Elon Musk’s social media parent company, X finds itself battling against a nonprofit organization, the Center for Countering Digital Hate (CCDH), who it sued in August. On Thursday, the CCDH retaliated by challenging the lawsuit in an attempt to quash it. The lawsuit accuses CCDH of publishing detrimental reports about X Corp’s response to alleged hateful content on the platform.
These drives from CCDH have allegedly resulted in the alienation of X Corp’s advertising partners, the lawsuit alleges.
X maintains that the CCDH breached the platform’s terms and federal hacking laws through the collection and publication of data from the platform, as well as claiming that the CCDH pushed someone to gather information inappropriately about the platform from a brand monitoring provider. X contends that pressure from the organization caused advertisers to stop advertising on the platform.

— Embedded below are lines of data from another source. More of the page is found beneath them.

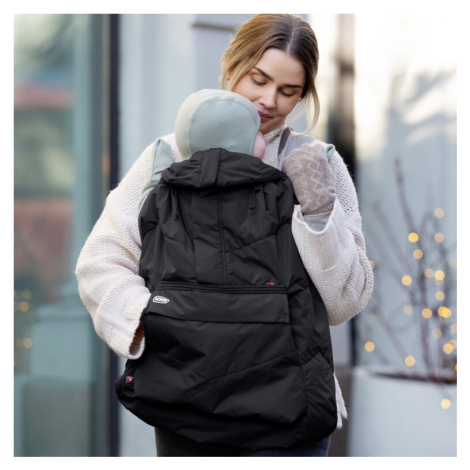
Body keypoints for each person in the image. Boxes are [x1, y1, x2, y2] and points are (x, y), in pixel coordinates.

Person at [75, 14, 374, 457]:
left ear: (303, 94)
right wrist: (160, 323)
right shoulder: (167, 156)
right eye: (259, 79)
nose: (268, 101)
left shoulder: (316, 164)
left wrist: (318, 212)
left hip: (290, 411)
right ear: (232, 66)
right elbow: (101, 260)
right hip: (187, 404)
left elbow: (347, 299)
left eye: (288, 90)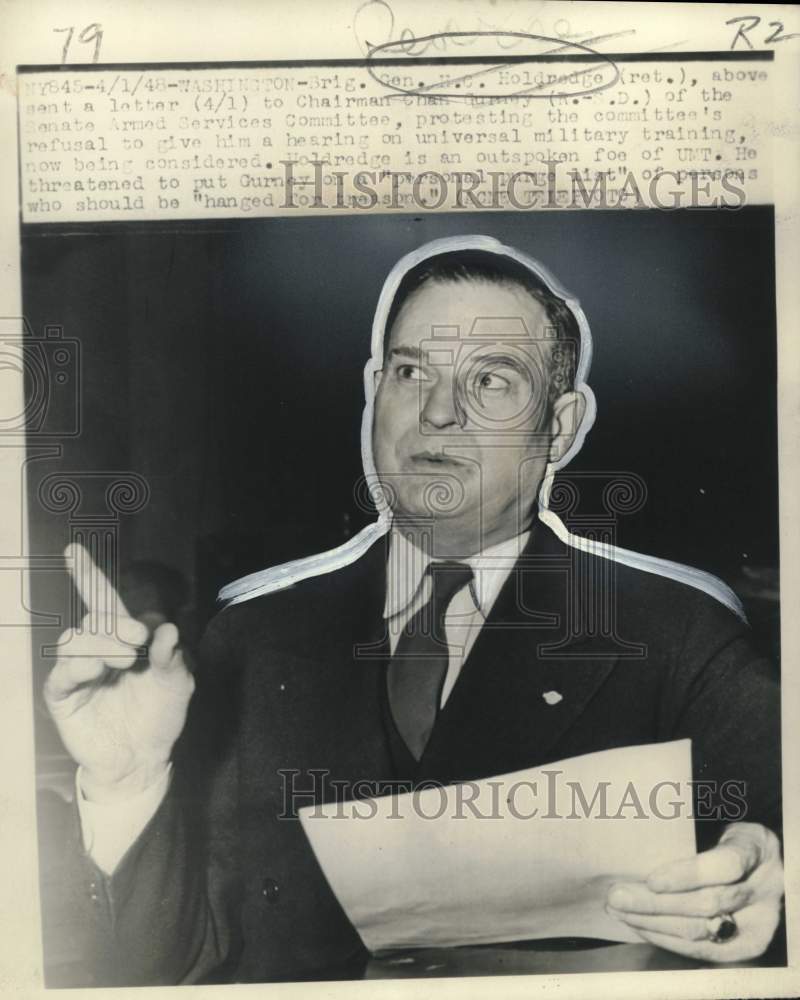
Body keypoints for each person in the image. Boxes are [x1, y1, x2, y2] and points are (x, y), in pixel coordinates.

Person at [41, 236, 783, 986]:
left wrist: (768, 887)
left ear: (561, 425)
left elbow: (771, 837)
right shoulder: (250, 642)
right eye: (410, 372)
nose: (437, 412)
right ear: (375, 392)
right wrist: (129, 783)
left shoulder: (679, 642)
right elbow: (167, 971)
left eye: (490, 380)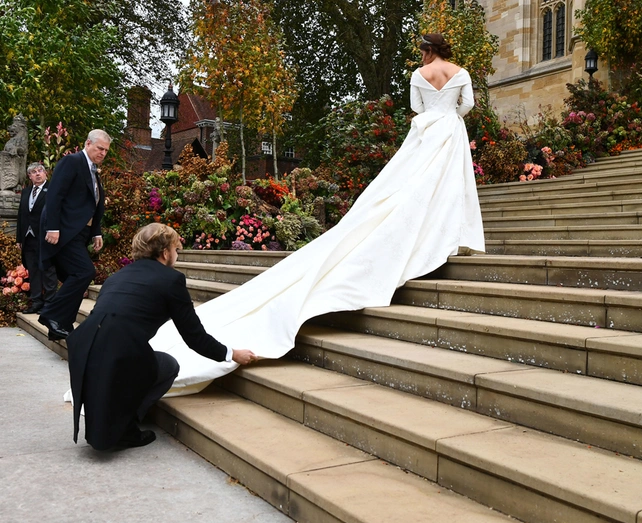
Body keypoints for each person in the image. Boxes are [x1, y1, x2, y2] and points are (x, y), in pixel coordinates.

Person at [150, 33, 484, 396]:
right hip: (449, 130)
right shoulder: (461, 72)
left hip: (425, 132)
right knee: (448, 186)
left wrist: (435, 112)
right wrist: (448, 113)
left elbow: (418, 110)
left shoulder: (419, 75)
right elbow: (466, 107)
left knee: (410, 187)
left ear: (426, 50)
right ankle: (449, 236)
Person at [66, 223, 257, 450]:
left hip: (85, 350)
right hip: (117, 353)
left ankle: (115, 418)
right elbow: (194, 336)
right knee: (168, 365)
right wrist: (232, 354)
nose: (177, 254)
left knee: (137, 356)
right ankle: (126, 429)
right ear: (165, 252)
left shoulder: (118, 276)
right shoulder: (171, 280)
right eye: (177, 249)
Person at [38, 129, 109, 341]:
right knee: (84, 272)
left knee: (74, 277)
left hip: (79, 233)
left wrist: (95, 231)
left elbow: (93, 204)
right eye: (100, 148)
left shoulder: (92, 170)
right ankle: (51, 315)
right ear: (88, 143)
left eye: (106, 150)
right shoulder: (72, 162)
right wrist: (52, 227)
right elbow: (54, 195)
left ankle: (60, 326)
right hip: (64, 232)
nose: (103, 153)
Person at [15, 163, 58, 314]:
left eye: (40, 171)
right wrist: (19, 238)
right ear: (30, 176)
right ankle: (36, 302)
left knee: (48, 270)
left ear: (46, 173)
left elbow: (56, 212)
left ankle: (50, 304)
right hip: (28, 237)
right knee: (33, 270)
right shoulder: (26, 192)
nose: (38, 174)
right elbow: (21, 215)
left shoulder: (52, 190)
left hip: (46, 236)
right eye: (34, 172)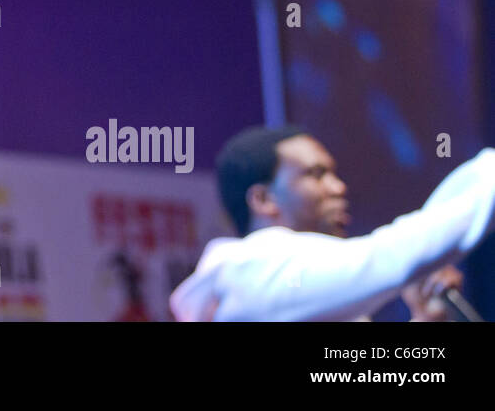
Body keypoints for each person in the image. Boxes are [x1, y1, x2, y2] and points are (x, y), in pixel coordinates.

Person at [170, 125, 495, 321]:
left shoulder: (298, 289)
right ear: (264, 200)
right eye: (315, 174)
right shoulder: (248, 272)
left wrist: (425, 320)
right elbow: (388, 258)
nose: (338, 188)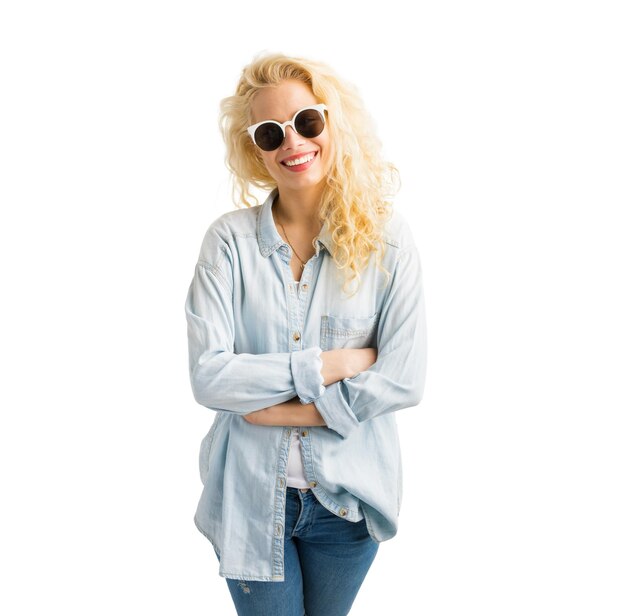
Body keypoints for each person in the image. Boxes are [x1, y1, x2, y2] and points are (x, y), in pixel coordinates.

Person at [184, 51, 427, 616]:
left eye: (307, 122)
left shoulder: (387, 241)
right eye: (271, 133)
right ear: (255, 148)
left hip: (348, 503)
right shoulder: (228, 244)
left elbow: (403, 380)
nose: (292, 142)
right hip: (246, 498)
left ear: (332, 123)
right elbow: (209, 376)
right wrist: (332, 364)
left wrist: (280, 409)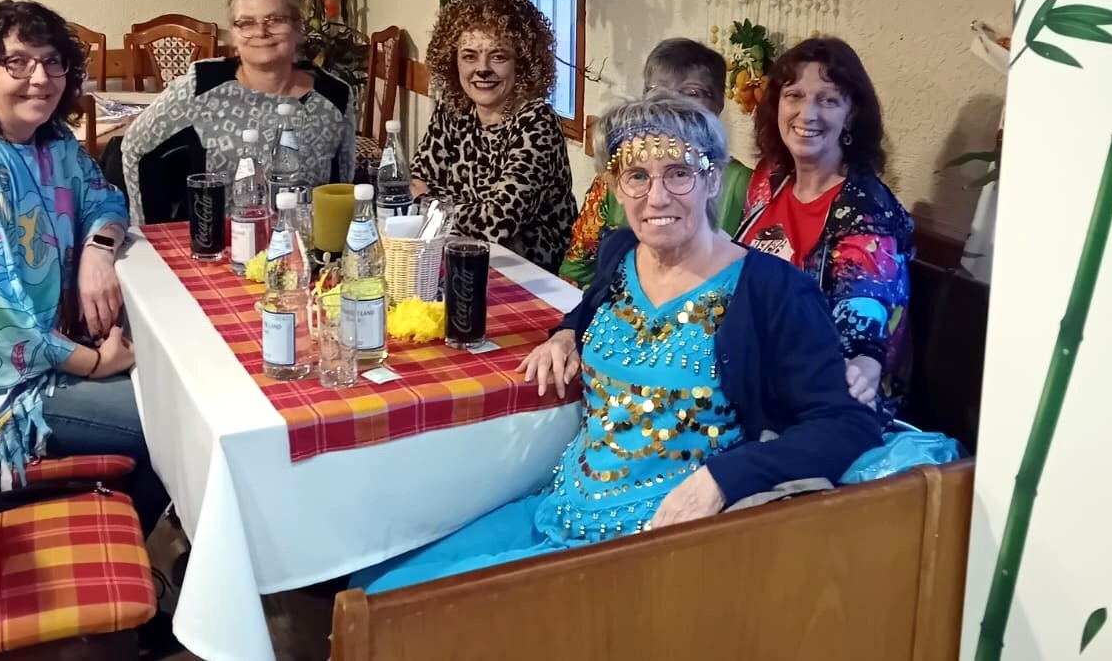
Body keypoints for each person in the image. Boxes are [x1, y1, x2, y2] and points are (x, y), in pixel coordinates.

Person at [353, 92, 880, 593]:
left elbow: (846, 424)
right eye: (637, 176)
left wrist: (723, 478)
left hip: (656, 537)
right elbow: (592, 305)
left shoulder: (772, 289)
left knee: (416, 614)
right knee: (374, 586)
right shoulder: (622, 252)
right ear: (614, 186)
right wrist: (566, 333)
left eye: (679, 173)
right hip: (560, 506)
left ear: (713, 179)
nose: (657, 197)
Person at [0, 0, 166, 533]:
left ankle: (122, 536)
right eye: (18, 62)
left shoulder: (53, 145)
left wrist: (98, 249)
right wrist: (95, 364)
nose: (40, 78)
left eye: (53, 61)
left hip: (52, 357)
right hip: (2, 390)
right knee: (171, 422)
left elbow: (106, 199)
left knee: (171, 396)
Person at [736, 37, 913, 418]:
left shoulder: (867, 211)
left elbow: (864, 315)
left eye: (828, 100)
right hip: (751, 369)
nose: (807, 113)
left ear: (851, 115)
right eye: (794, 96)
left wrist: (863, 364)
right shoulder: (770, 179)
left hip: (822, 395)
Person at [122, 0, 355, 223]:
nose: (261, 32)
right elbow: (135, 148)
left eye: (275, 20)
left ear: (298, 27)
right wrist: (153, 235)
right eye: (246, 23)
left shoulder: (335, 95)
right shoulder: (202, 85)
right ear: (234, 34)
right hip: (219, 242)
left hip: (303, 241)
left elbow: (343, 180)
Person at [559, 38, 752, 287]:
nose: (671, 102)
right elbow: (576, 270)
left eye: (692, 92)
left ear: (718, 104)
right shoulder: (620, 170)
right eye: (658, 89)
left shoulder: (744, 184)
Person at [410, 0, 574, 271]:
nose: (482, 69)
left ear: (522, 63)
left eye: (498, 57)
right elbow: (414, 182)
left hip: (529, 274)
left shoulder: (537, 122)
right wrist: (460, 208)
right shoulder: (453, 110)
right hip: (461, 257)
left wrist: (429, 201)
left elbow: (498, 223)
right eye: (469, 56)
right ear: (453, 61)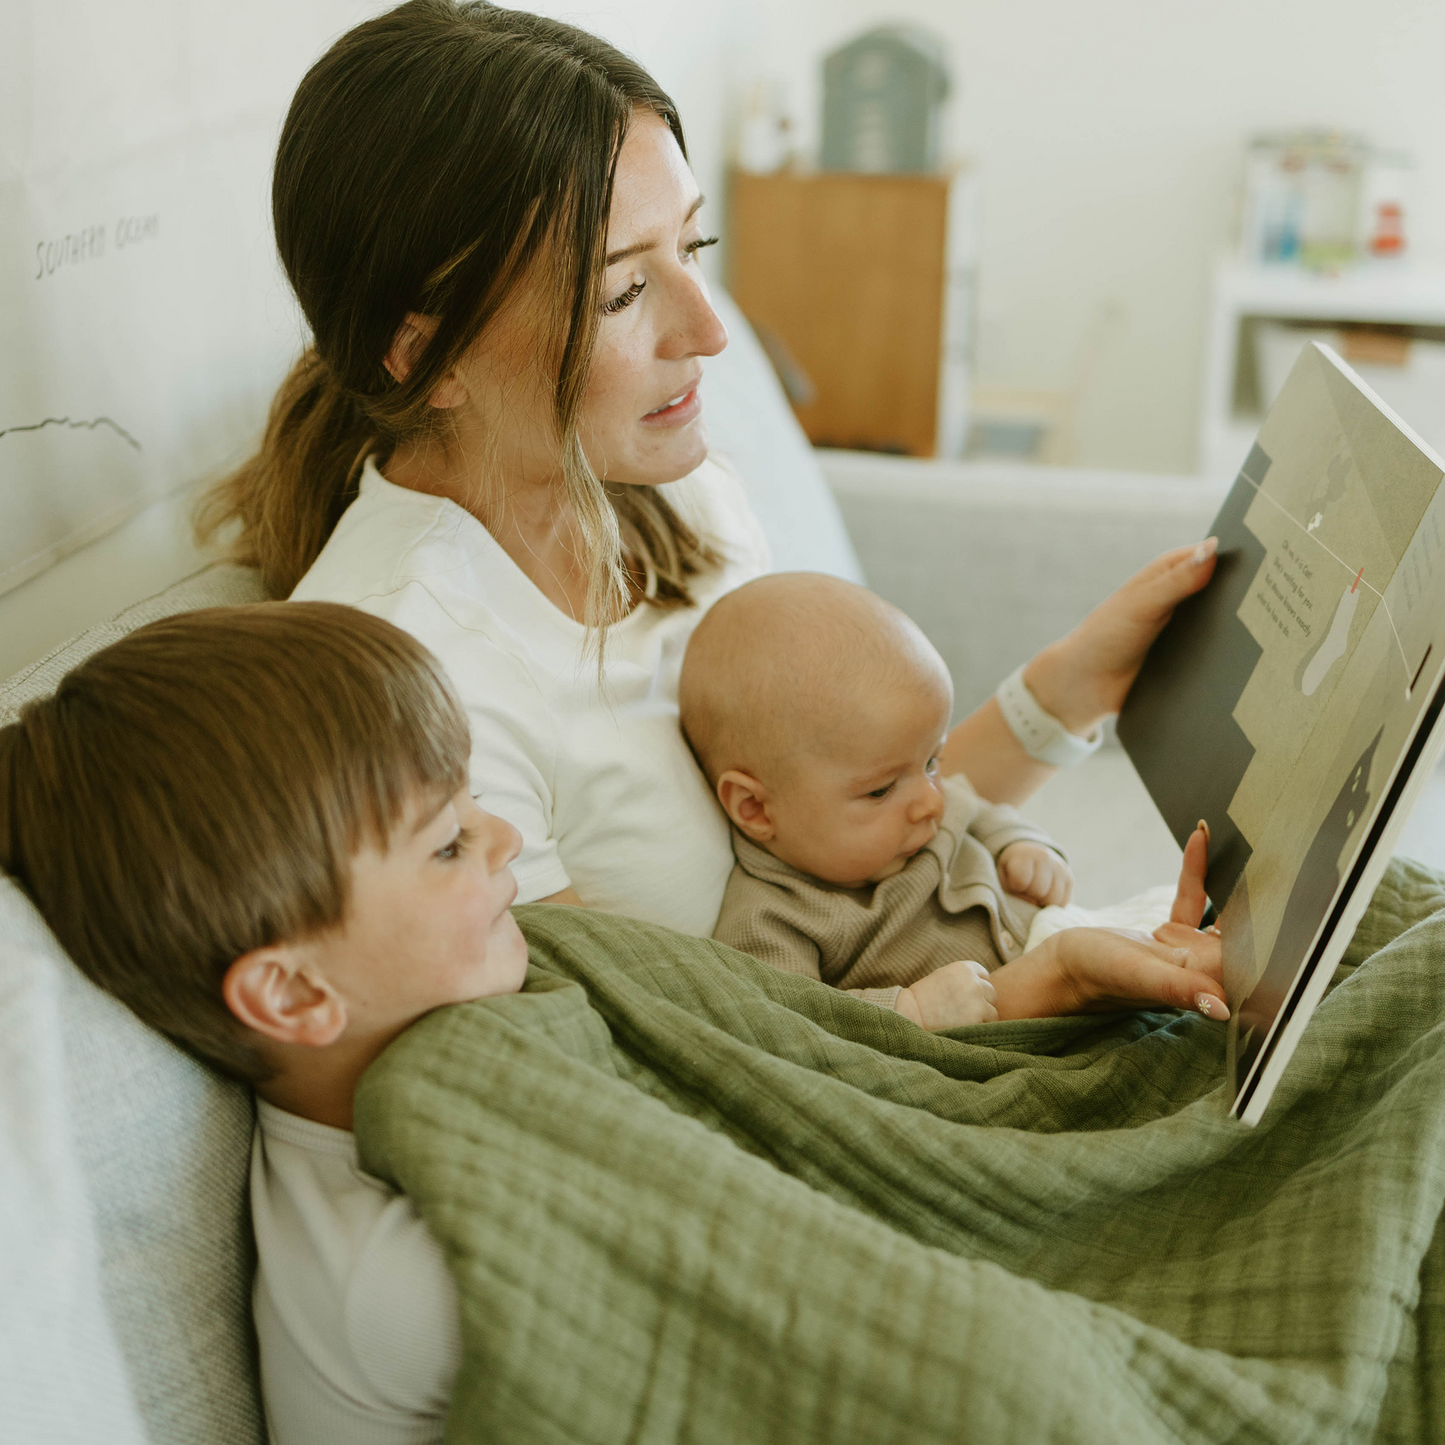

According to CCDH’s counter legal action submitted on Thursday to the California Northern District Court, the claims put forth by X are flawed and unjustly aim to impede on the nonprofit’s right to free speech, protected by the First Amendment.
We obtained a copy of the filing for you here.
“At its core, X Corp.’s grievance is not that the CCDH Defendants gathered public data in violation of obscure (and largely imagined) contract terms, but that they criticized X Corp. (forcefully) to the public,” the filing states.
Critical reports about the management of allegedly hate-filled speech on the platform under Musk’s leadership were released by the CCDH and other online safety groups following his purchase of the platform a year ago.
For the decline in its advertising profits, Musk has blamed the CCDH and similar watchdog groups. In light of new brand protection measures, Musk also publicly criticized the Anti-Defamation League for the company’s ad revenue remaining down by 60% and claimed that X had lost tens of millions of dollars in advertising revenue due to CCDH.